Ruf nach Anstand

Zentralratspräsident Schuster: Mehr Aggression durch Corona

Die Pandemie hat die Gesellschaft verrohen lassen - dieser Meinung ist der Präsident des Zentralrats der Juden in Deutschland, Josef Schuster. "Aggression und Hetze haben zugenommen, ganz massiv durch Menschen, die sich ausgerechnet als Querdenker bezeichnen", sagte Schuster in einem Interview. Die "immer stärker verbreitete Herabsetzung von Menschen" treffe vor allem Minderheiten: "Juden, Muslime, homosexuelle oder behinderte Menschen, häufig aber auch Frauen." Hass schlage zudem oft "Polizisten, Feuerwehrleuten oder Rettungssanitätern entgegen - ausgerechnet jenen Menschen, die für unsere Sicherheit und Gesundheit den Kopf hinhalten".

Schuster mahnte: "Nachdenken wäre besser als Querdenken." Der Zentralratspräsident forderte: "'Was dir selbst zuwider ist, das tue deinem Nächsten nicht an' - an diese Regel sollten sich alle wieder erinnern." Und weiter: "Für die nahe Zukunft wünsche ich mir etwas, was im ersten Moment altmodisch klingt: Respekt und Anstand."

Auch nach Ansicht der Sprecherin des Jüdischen Forums der CDU, Karin Prien, ist der Antisemitismus in Deutschland noch zu weit verbreitet.
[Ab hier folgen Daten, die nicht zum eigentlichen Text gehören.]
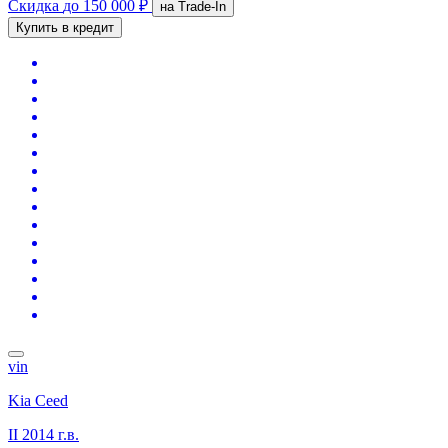
Скидка
до 150 000 ₽
на Trade-In
Купить в кредит
vin
Kia Ceed
II
2014 г.в.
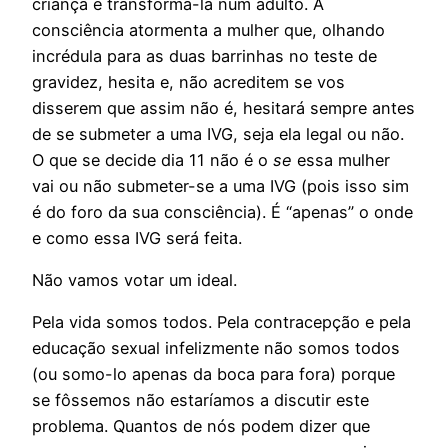
criança e transformá-la num adulto. A
consciência atormenta a mulher que, olhando
incrédula para as duas barrinhas no teste de
gravidez, hesita e, não acreditem se vos
disserem que assim não é, hesitará sempre antes
de se submeter a uma IVG, seja ela legal ou não.
O que se decide dia 11 não é o
se
essa mulher
vai ou não submeter-se a uma IVG (pois isso sim
é do foro da sua consciência). É “apenas” o onde
e como essa IVG será feita.
Não vamos votar um ideal.
Pela vida somos todos. Pela contracepção e pela
educação sexual infelizmente não somos todos
(ou somo-lo apenas da boca para fora) porque
se fôssemos não estaríamos a discutir este
problema. Quantos de nós podem dizer que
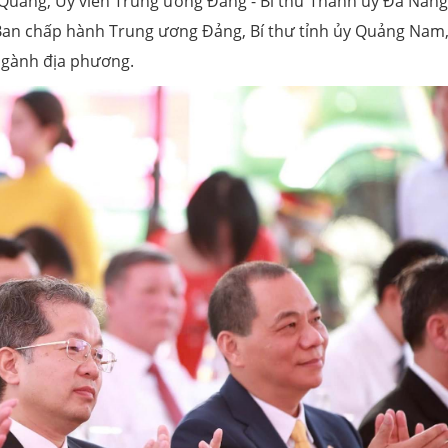
uảng, Ủy viên Trung ương Đảng - Bí thư Thành ủy Đà Nẵng
Ban chấp hành Trung ương Đảng, Bí thư tỉnh ủy Quảng Nam
 ngành địa phương.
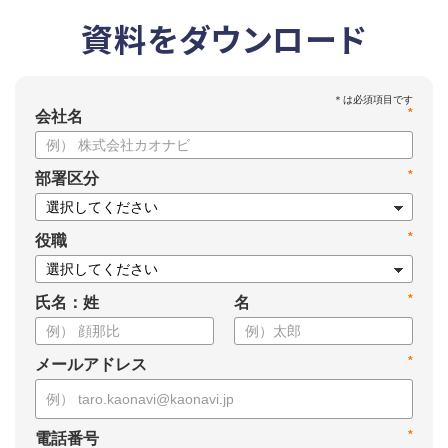
資料をダウンロード
*
会社名
*
部署区分
*
役職
*
氏名：姓
名
*
メールアドレス
*
電話番号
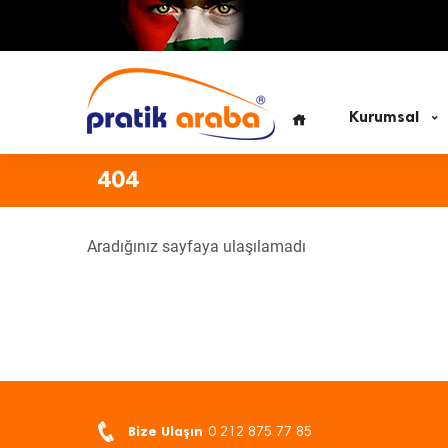
Kurumsal
404
Aradığınız sayfaya ulaşılamadı
Bize Ulaşın
0 212 875 77 85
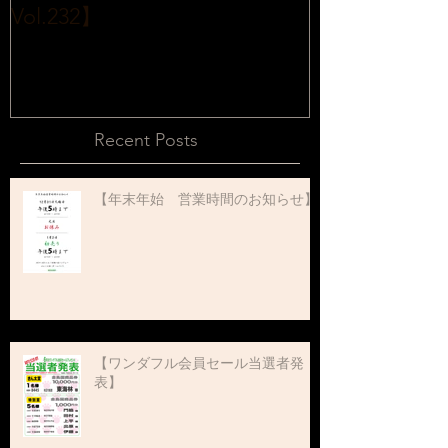
Vol.232】
2015販売開始
Recent Posts
【年末年始 営業時間のお知らせ】
【ワンダフル会員セール当選者発
表】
Zivilgesellschaft und Politik bezögen zwar klarer Stellung als je zuvor, sagte die schleswig-holsteinische Kultusministerin im Deutschlandfunk. Dennoch gebe es keine Normalität, solange Juden Angst haben müssten, sich zu ihrem Glauben zu bekennen.

Prien, die Mitglied im sogenannten Zukunftsteam von CDU-Kanzlerkandidat Armin Laschet ist, beklagte außerdem einen zunehmend aggressiven Stil in der öffentlichen Auseinandersetzung und mangelnden Respekt vor anderen Meinungen. Auch sie nannte als Beispiel "Querdenker", die mit dem Judenstern herumliefen und die aktuelle Lage in der Corona-Pandemie mit der Nazizeit verglichen.